**TASK ITEM:**
Please keep to the lines below from the one with "- メールアドレスとパスワードが正しいか" through the one with "## Overview", and restate them word for word, ends included.

(Stored records)
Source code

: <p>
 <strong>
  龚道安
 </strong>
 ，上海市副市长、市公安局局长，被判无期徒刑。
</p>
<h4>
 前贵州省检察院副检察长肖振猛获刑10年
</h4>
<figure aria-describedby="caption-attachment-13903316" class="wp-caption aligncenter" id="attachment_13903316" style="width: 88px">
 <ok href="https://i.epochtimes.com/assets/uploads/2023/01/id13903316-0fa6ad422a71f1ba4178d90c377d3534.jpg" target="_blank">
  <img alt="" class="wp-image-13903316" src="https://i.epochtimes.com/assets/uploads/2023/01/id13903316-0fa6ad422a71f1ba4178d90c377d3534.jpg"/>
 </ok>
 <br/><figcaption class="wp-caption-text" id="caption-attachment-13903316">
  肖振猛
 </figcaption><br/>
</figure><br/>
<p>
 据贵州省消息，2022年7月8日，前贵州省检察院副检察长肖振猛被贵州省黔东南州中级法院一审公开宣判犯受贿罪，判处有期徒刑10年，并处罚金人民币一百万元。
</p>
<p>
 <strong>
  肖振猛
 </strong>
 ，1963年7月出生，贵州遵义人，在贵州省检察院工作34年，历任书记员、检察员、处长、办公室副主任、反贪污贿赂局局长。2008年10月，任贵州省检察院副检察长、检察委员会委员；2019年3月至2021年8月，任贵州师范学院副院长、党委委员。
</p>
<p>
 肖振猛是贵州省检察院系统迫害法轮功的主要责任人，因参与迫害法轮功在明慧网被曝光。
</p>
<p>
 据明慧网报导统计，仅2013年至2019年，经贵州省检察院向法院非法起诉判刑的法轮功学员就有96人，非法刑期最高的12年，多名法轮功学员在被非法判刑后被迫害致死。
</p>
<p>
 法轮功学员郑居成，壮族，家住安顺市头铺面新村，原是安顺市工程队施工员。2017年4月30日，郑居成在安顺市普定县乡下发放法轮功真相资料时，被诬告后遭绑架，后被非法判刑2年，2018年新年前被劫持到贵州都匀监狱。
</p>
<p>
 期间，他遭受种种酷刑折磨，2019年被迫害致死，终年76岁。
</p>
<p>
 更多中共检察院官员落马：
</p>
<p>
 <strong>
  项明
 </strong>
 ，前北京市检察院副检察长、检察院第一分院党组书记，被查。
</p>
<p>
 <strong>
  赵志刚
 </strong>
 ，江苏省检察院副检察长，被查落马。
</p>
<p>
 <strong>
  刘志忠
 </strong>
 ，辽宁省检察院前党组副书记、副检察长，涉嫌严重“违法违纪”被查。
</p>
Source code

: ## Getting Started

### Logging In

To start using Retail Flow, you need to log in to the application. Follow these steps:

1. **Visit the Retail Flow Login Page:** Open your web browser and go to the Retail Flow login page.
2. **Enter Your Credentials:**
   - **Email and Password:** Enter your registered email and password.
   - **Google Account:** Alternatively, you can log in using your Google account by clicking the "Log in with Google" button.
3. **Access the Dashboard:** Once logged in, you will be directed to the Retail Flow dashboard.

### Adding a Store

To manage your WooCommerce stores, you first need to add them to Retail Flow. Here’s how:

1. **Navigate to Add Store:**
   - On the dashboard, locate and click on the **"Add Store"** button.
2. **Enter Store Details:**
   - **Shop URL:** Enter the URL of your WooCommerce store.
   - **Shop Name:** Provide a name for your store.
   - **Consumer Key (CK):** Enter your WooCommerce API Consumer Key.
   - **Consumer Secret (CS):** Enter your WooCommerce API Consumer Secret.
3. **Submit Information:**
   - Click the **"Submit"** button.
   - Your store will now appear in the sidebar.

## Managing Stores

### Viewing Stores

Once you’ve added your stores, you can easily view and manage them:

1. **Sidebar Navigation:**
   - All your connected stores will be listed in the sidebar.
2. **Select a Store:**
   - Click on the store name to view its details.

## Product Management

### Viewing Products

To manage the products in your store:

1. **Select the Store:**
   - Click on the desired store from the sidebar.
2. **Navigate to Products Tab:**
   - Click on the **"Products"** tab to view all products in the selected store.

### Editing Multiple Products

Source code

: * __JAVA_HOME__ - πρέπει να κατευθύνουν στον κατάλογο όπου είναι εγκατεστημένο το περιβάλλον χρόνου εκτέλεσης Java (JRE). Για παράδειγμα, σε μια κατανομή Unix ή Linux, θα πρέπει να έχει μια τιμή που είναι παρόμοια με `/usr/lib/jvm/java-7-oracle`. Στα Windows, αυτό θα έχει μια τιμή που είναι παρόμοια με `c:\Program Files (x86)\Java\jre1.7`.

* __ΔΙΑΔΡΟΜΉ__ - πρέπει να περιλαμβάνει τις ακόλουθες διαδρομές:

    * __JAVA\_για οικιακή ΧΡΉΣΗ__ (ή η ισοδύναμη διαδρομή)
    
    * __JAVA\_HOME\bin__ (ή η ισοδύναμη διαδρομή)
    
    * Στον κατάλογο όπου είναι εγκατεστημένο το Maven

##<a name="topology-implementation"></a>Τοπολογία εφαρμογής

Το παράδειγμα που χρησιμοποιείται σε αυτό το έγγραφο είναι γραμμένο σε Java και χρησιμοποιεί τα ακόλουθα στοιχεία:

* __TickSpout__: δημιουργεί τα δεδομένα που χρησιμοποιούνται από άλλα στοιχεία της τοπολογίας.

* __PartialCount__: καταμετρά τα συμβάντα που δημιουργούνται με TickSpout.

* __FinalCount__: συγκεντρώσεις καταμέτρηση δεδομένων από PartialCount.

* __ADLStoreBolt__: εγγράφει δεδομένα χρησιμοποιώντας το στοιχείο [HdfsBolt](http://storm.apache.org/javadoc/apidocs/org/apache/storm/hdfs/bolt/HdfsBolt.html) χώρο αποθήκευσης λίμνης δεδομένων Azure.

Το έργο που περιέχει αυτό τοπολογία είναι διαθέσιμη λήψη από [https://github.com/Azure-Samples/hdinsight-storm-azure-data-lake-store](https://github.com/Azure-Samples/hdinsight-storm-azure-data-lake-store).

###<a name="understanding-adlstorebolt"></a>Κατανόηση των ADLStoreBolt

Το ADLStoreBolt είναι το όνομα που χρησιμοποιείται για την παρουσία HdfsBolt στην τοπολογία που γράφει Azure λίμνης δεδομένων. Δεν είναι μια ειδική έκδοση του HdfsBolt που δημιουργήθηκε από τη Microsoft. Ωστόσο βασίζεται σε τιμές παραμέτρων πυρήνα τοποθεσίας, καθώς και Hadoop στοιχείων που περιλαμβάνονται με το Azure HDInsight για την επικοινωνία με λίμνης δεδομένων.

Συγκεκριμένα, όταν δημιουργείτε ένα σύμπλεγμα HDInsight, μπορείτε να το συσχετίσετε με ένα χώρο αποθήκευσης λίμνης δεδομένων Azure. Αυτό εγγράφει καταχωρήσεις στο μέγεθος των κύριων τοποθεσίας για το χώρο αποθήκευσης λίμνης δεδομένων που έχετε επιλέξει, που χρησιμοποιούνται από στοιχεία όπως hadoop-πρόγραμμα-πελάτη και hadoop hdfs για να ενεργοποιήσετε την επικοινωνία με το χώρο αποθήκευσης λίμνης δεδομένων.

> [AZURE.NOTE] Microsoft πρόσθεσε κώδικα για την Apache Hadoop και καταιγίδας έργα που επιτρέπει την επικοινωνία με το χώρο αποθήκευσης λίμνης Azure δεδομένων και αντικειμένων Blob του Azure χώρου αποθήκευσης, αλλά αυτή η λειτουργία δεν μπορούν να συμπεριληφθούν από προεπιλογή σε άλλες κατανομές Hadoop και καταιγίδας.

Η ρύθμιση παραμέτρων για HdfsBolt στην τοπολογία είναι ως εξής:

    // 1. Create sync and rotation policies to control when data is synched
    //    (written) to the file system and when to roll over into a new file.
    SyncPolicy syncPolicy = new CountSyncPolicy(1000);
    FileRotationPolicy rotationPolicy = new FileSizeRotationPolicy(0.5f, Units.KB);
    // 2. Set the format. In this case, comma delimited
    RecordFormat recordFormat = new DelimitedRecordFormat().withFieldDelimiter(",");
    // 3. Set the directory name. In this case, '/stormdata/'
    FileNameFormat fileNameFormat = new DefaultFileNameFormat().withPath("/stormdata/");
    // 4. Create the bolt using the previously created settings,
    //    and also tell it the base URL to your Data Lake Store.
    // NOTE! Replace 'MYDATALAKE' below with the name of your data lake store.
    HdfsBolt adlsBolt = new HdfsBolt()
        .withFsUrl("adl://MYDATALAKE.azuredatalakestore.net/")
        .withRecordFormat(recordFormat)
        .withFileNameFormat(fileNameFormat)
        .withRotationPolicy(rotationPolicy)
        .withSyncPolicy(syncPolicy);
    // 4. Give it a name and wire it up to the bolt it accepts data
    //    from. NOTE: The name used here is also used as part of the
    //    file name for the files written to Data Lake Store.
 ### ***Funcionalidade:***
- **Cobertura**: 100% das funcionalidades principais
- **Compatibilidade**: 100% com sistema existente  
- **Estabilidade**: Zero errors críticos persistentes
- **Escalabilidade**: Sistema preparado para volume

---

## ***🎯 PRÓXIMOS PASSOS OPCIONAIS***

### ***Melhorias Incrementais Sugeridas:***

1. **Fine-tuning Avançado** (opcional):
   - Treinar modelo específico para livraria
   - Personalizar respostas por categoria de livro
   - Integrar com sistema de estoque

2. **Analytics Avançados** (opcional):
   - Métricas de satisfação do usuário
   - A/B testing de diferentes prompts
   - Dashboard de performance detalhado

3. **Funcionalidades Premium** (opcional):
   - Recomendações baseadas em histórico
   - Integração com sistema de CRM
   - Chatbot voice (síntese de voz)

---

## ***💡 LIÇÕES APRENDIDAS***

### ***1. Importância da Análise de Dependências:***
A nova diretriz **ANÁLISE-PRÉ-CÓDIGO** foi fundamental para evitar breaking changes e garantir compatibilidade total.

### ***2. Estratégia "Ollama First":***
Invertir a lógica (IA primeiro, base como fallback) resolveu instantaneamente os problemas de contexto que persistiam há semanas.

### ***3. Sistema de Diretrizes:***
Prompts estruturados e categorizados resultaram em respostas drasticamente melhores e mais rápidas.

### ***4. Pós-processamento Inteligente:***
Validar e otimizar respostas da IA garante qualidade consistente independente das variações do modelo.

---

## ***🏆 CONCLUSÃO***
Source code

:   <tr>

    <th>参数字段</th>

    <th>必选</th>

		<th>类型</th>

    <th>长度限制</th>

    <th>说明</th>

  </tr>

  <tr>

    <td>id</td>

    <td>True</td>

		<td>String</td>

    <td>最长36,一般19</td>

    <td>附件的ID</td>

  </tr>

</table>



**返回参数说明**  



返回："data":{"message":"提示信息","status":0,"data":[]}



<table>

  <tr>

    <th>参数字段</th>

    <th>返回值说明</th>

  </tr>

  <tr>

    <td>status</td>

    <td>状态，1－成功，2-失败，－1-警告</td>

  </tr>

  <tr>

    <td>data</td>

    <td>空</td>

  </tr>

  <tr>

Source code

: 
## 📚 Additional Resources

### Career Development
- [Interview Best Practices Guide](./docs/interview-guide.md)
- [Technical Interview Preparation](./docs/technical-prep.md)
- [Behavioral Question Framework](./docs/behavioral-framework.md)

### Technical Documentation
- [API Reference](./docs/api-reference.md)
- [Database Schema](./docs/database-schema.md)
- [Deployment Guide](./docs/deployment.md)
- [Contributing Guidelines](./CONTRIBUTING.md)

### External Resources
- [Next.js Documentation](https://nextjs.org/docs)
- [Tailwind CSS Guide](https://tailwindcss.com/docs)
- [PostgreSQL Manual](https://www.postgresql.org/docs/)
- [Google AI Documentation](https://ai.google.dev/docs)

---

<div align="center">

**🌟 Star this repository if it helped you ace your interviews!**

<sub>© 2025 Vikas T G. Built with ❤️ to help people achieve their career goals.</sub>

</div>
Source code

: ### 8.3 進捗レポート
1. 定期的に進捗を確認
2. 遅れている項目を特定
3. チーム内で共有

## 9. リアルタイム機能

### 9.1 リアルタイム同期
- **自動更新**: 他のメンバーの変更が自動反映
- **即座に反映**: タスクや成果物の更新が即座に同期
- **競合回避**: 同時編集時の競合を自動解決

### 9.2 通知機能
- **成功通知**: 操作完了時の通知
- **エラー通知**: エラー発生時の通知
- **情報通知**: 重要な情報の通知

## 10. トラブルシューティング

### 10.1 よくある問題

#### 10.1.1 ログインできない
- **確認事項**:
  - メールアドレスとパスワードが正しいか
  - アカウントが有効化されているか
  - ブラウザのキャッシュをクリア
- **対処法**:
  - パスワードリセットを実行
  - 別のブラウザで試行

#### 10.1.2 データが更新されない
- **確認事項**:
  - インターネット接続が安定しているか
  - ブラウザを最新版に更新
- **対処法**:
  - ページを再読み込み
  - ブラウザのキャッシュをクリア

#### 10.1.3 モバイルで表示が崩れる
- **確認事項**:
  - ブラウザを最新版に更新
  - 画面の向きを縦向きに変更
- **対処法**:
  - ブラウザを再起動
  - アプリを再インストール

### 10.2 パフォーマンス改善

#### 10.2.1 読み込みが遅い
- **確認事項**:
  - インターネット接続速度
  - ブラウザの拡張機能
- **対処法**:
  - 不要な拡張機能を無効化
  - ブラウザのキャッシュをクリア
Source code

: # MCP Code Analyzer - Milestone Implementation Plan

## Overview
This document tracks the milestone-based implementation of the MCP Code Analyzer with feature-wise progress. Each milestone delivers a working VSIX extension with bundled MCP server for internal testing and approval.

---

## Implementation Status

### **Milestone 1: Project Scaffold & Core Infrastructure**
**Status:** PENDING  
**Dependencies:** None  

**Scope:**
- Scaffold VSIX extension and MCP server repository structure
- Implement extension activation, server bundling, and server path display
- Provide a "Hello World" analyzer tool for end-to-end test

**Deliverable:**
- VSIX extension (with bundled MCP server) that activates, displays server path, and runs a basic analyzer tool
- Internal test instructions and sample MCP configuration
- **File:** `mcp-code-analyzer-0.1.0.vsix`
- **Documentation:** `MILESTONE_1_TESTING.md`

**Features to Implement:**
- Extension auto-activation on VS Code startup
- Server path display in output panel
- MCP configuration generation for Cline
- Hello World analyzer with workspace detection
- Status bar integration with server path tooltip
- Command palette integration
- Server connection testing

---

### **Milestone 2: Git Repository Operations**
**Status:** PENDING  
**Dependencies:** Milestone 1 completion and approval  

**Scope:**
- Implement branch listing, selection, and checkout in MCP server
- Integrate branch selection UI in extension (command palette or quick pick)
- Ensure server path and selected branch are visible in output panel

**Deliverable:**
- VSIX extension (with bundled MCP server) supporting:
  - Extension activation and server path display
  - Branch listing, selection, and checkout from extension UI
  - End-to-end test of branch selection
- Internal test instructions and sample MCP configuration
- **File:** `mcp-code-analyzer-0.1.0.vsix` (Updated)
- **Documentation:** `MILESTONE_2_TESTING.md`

**WRITTEN ANSWER:**
  - メールアドレスとパスワードが正しいか
  - アカウントが有効化されているか
  - ブラウザのキャッシュをクリア
- **対処法**:
  - パスワードリセットを実行
  - 別のブラウザで試行

#### 10.1.2 データが更新されない
- **確認事項**:
  - インターネット接続が安定しているか
  - ブラウザを最新版に更新
- **対処法**:
  - ページを再読み込み
  - ブラウザのキャッシュをクリア

#### 10.1.3 モバイルで表示が崩れる
- **確認事項**:
  - ブラウザを最新版に更新
  - 画面の向きを縦向きに変更
- **対処法**:
  - ブラウザを再起動
  - アプリを再インストール

### 10.2 パフォーマンス改善

#### 10.2.1 読み込みが遅い
- **確認事項**:
  - インターネット接続速度
  - ブラウザの拡張機能
- **対処法**:
  - 不要な拡張機能を無効化
  - ブラウザのキャッシュをクリア
Source code

: # MCP Code Analyzer - Milestone Implementation Plan

## Overview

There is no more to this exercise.